■ Exercise objective: Reproduce nothing beyond the line containing "Figure 8. ( a". From the first line of the data below down to it, copy each line exactly, without the pictures.

== Segment start ==

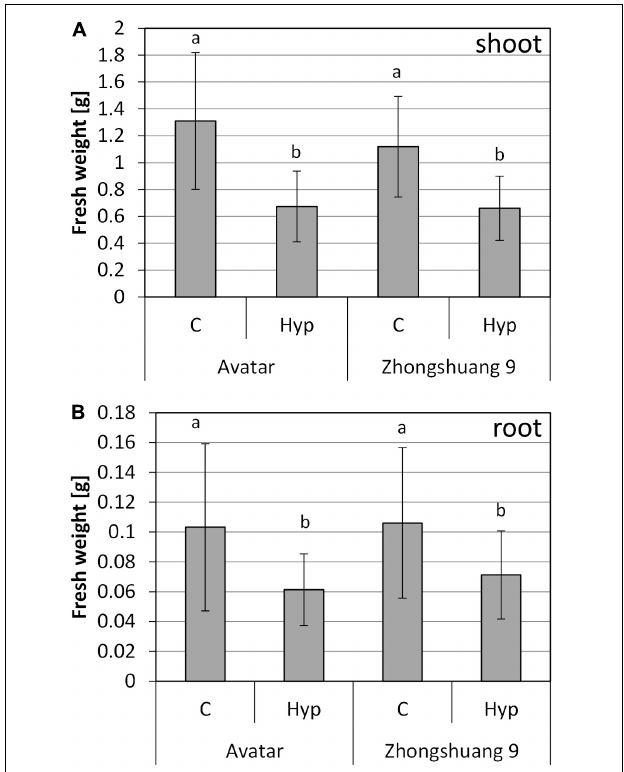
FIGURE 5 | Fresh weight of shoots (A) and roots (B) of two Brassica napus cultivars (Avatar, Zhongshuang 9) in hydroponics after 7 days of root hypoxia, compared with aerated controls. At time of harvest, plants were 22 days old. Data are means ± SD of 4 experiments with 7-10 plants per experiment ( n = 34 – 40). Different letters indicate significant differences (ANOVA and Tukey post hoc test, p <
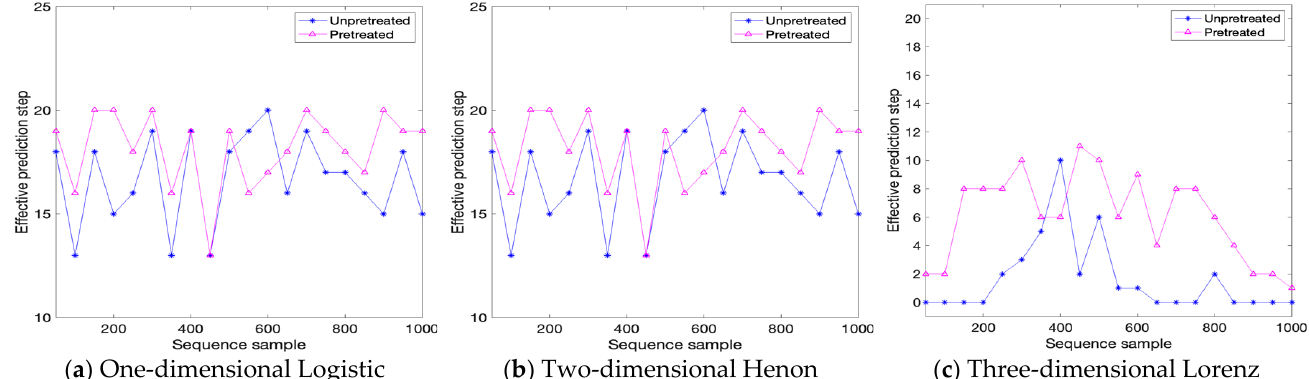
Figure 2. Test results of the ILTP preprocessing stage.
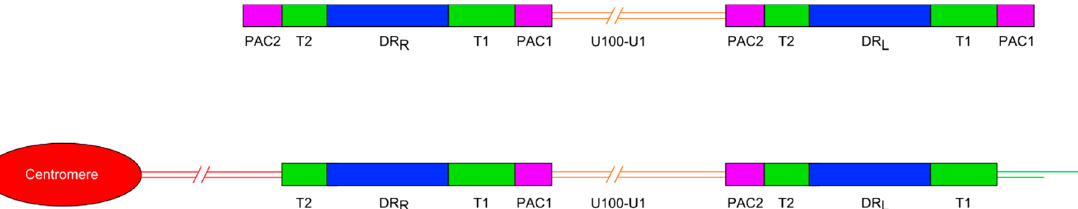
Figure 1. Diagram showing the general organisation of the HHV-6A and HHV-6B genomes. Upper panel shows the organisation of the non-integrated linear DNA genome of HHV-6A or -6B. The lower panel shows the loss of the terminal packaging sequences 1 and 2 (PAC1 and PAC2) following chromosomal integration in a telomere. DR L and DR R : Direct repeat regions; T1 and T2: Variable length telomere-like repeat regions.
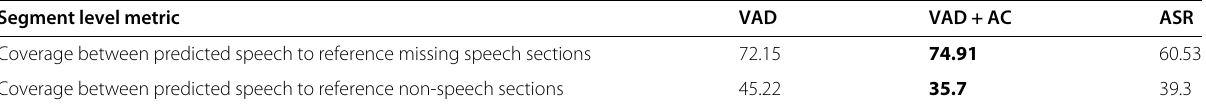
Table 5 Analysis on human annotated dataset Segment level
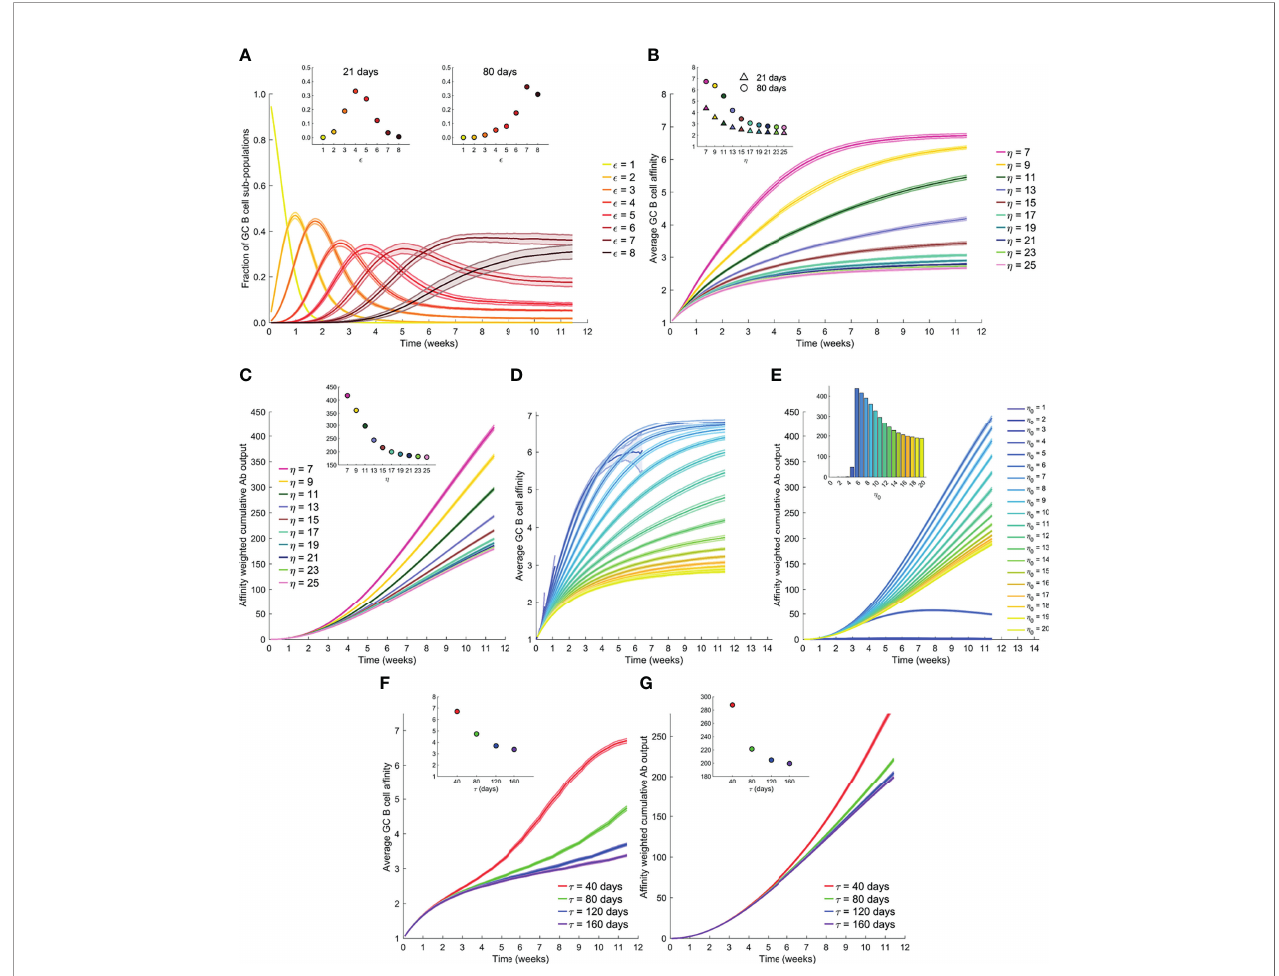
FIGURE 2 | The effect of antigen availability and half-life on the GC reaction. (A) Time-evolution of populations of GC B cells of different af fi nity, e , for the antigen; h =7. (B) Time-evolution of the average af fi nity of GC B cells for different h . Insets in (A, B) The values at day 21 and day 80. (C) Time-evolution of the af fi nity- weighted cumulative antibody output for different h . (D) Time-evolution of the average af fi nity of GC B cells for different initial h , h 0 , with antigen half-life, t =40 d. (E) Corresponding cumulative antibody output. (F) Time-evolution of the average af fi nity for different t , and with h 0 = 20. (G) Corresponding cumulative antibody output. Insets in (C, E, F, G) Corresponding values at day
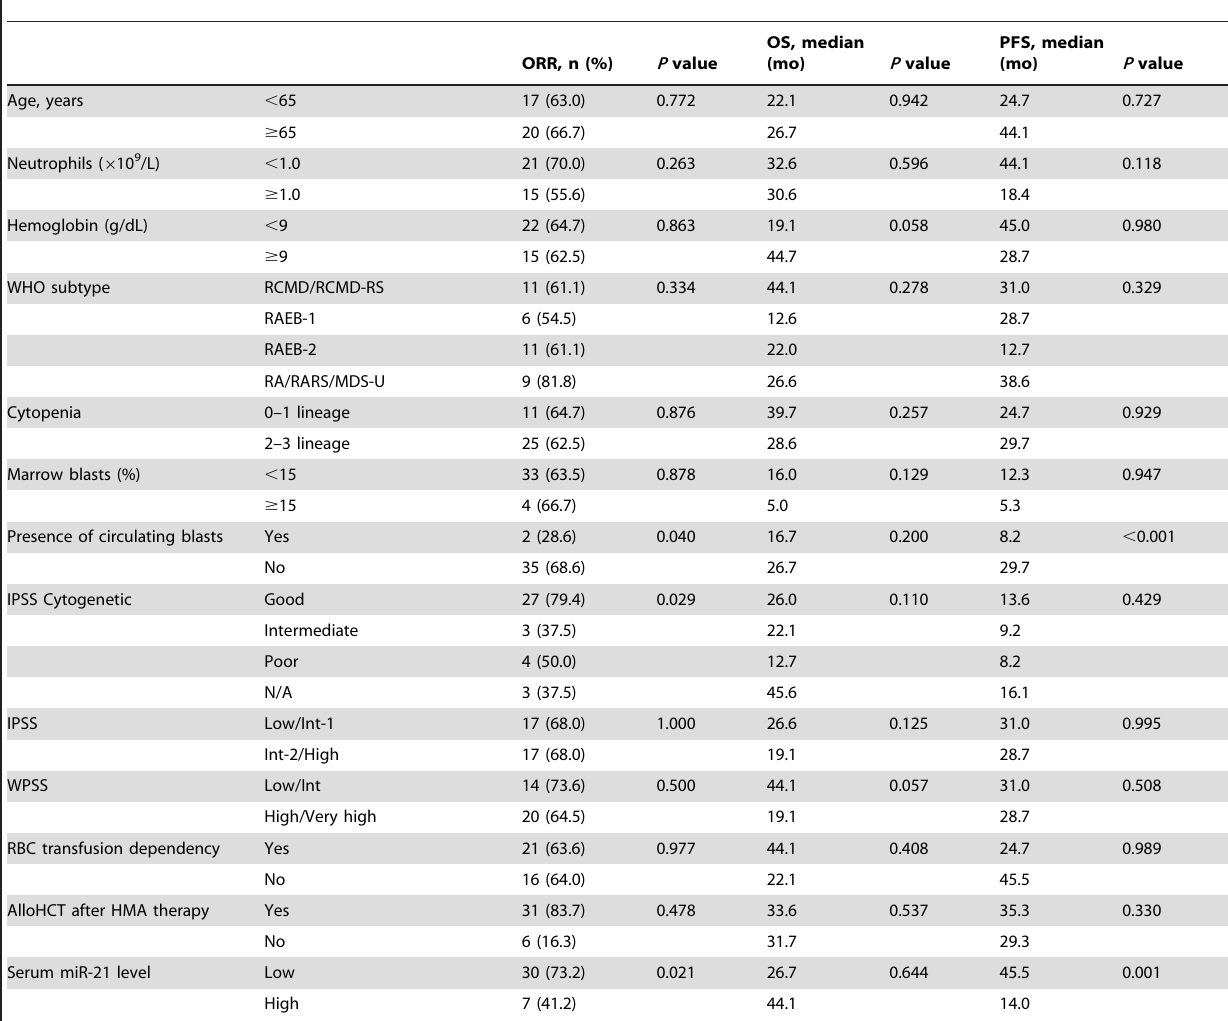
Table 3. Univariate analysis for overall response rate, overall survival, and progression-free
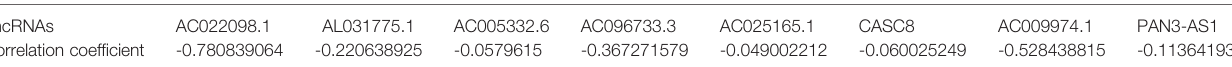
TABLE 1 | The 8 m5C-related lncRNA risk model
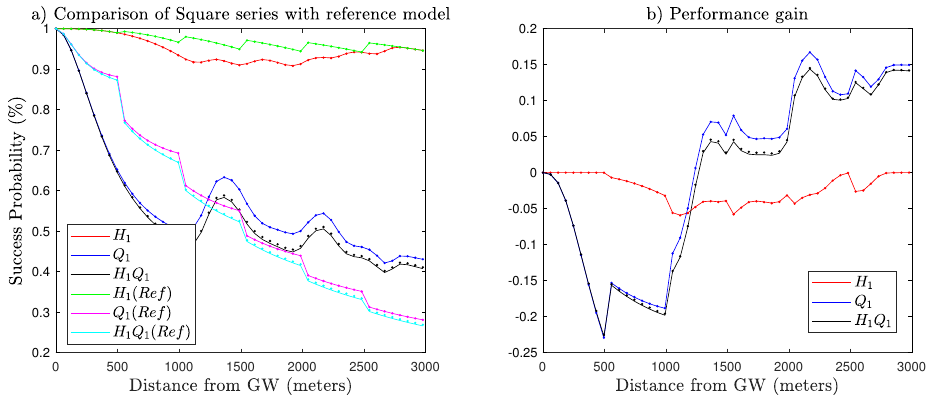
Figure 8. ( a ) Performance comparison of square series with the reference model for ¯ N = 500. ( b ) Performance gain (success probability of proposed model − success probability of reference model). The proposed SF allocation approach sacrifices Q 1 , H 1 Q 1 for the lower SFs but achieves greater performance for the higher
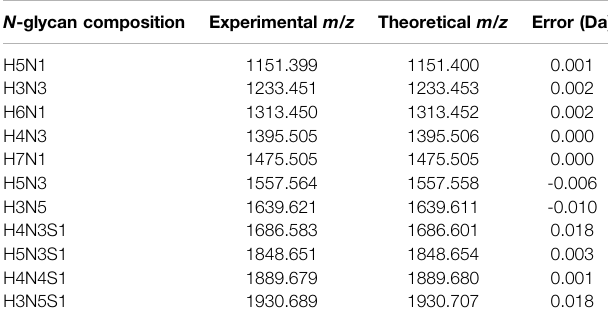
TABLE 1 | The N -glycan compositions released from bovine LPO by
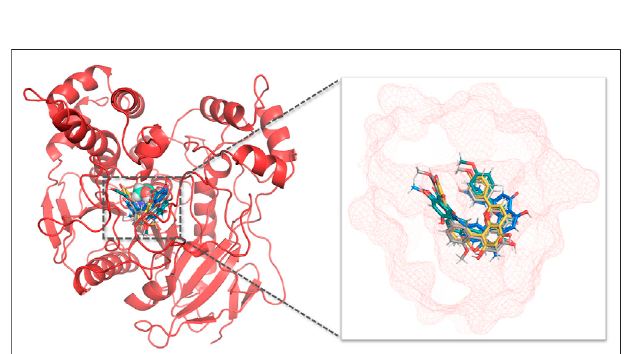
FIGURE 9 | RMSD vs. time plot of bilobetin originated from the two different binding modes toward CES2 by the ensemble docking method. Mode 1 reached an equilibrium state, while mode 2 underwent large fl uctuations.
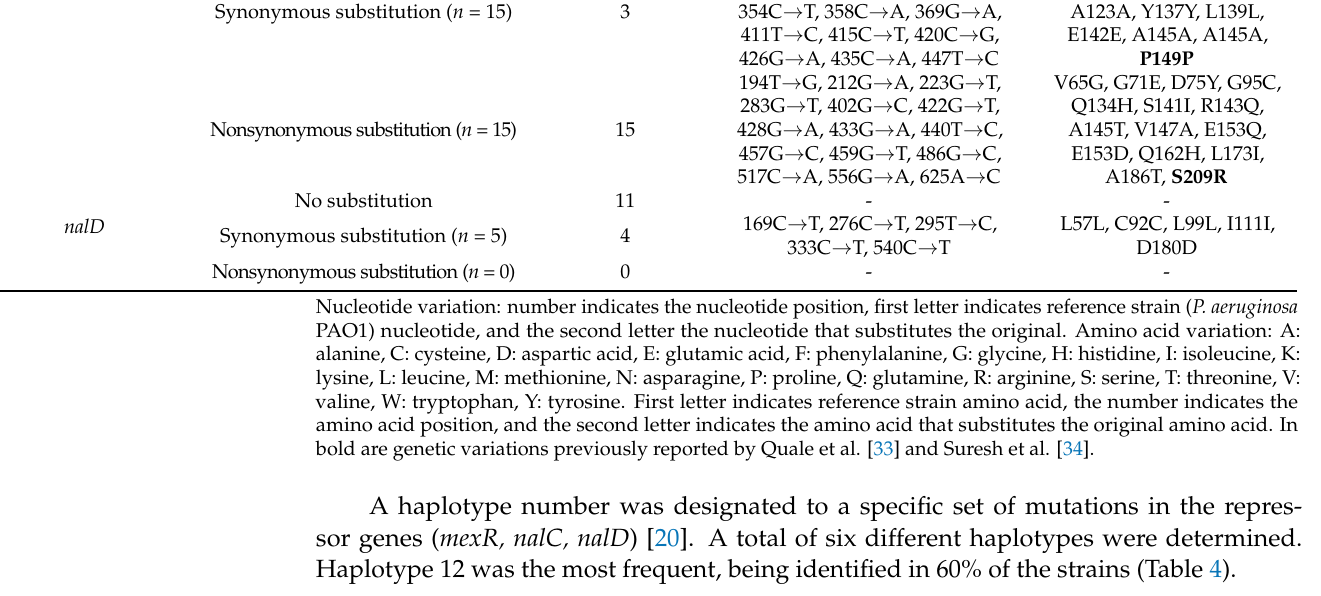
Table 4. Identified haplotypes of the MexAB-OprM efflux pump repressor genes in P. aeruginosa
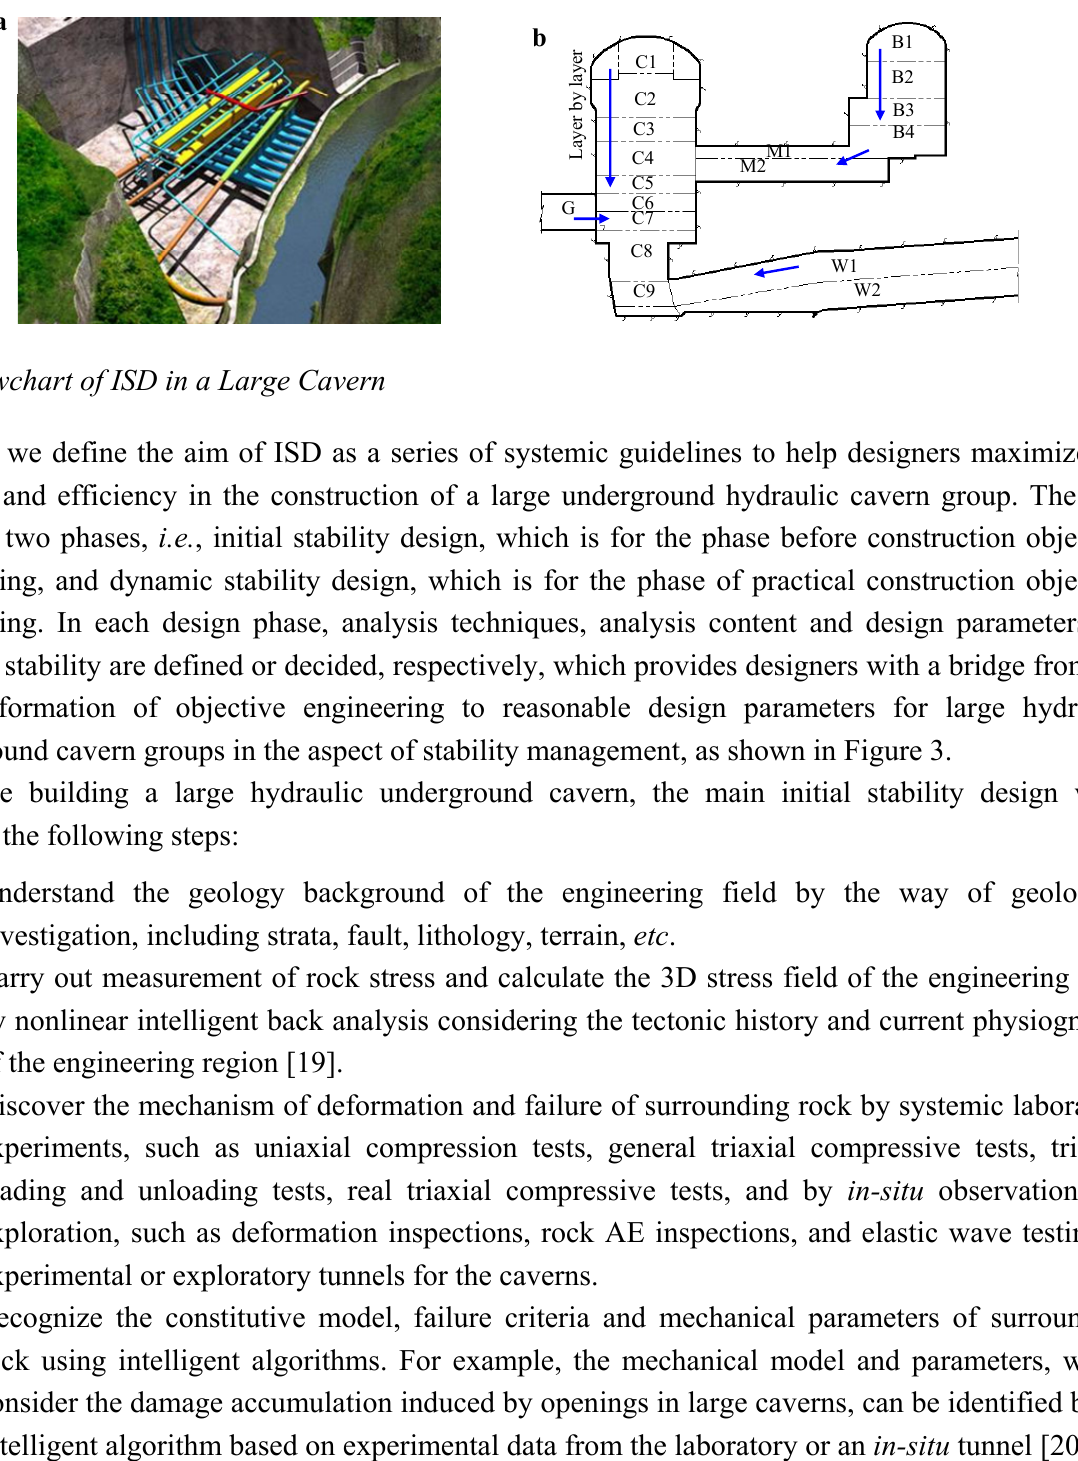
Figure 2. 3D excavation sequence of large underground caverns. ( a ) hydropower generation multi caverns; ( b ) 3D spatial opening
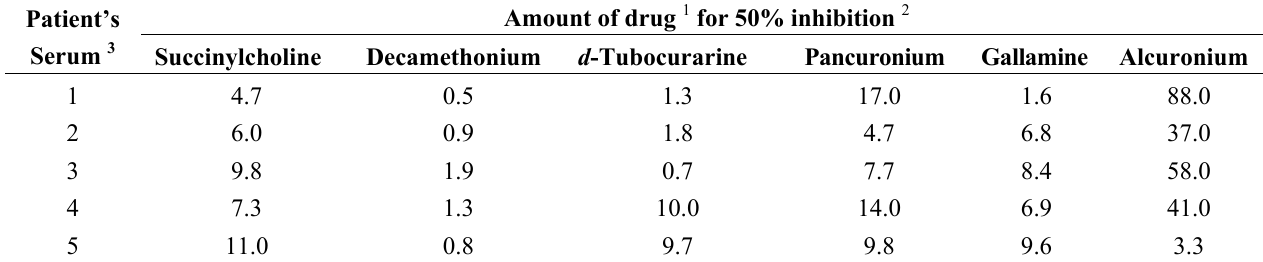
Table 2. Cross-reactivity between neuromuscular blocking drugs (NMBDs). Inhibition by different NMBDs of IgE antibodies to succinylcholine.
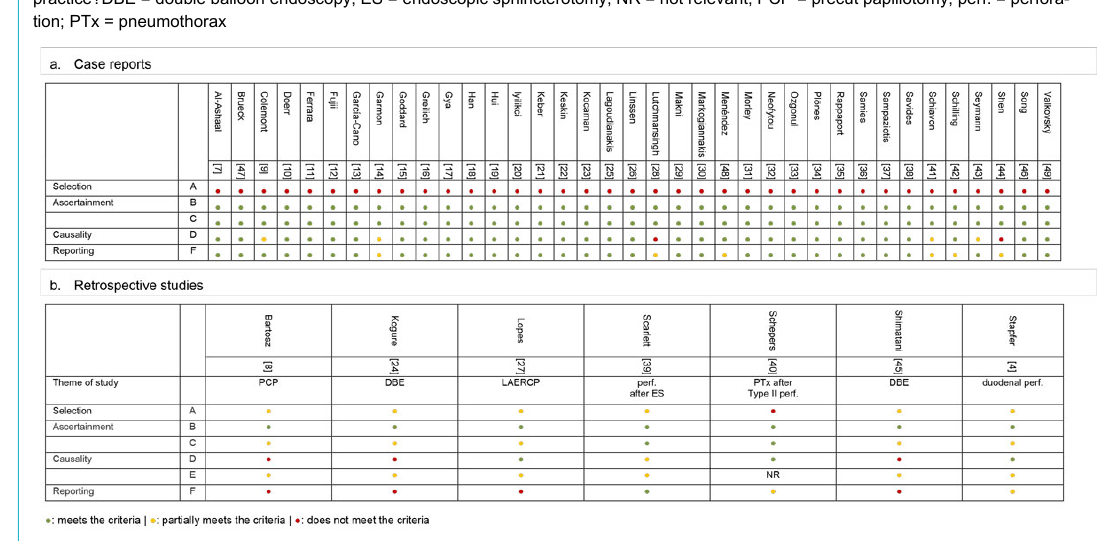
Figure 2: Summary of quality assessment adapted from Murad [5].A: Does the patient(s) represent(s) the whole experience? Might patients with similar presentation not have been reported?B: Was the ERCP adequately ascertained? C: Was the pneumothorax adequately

== Segment end ==

■ Result:
FIGURE 5 | Fresh weight of shoots (A) and roots (B) of two Brassica napus cultivars (Avatar, Zhongshuang 9) in hydroponics after 7 days of root hypoxia, compared with aerated controls. At time of harvest, plants were 22 days old. Data are means ± SD of 4 experiments with 7-10 plants per experiment ( n = 34 – 40). Different letters indicate significant differences (ANOVA and Tukey post hoc test, p <
Figure 2. Test results of the ILTP preprocessing stage.
Figure 1. Diagram showing the general organisation of the HHV-6A and HHV-6B genomes. Upper panel shows the organisation of the non-integrated linear DNA genome of HHV-6A or -6B. The lower panel shows the loss of the terminal packaging sequences 1 and 2 (PAC1 and PAC2) following chromosomal integration in a telomere. DR L and DR R : Direct repeat regions; T1 and T2: Variable length telomere-like repeat regions.
Table 5 Analysis on human annotated dataset Segment level
FIGURE 2 | The effect of antigen availability and half-life on the GC reaction. (A) Time-evolution of populations of GC B cells of different af fi nity, e , for the antigen; h =7. (B) Time-evolution of the average af fi nity of GC B cells for different h . Insets in (A, B) The values at day 21 and day 80. (C) Time-evolution of the af fi nity- weighted cumulative antibody output for different h . (D) Time-evolution of the average af fi nity of GC B cells for different initial h , h 0 , with antigen half-life, t =40 d. (E) Corresponding cumulative antibody output. (F) Time-evolution of the average af fi nity for different t , and with h 0 = 20. (G) Corresponding cumulative antibody output. Insets in (C, E, F, G) Corresponding values at day
Table 3. Univariate analysis for overall response rate, overall survival, and progression-free
TABLE 1 | The 8 m5C-related lncRNA risk model
Figure 8. ( a ) Performance comparison of square series with the reference model for ¯ N = 500. ( b ) Performance gain (success probability of proposed model − success probability of reference model). The proposed SF allocation approach sacrifices Q 1 , H 1 Q 1 for the lower SFs but achieves greater performance for the higher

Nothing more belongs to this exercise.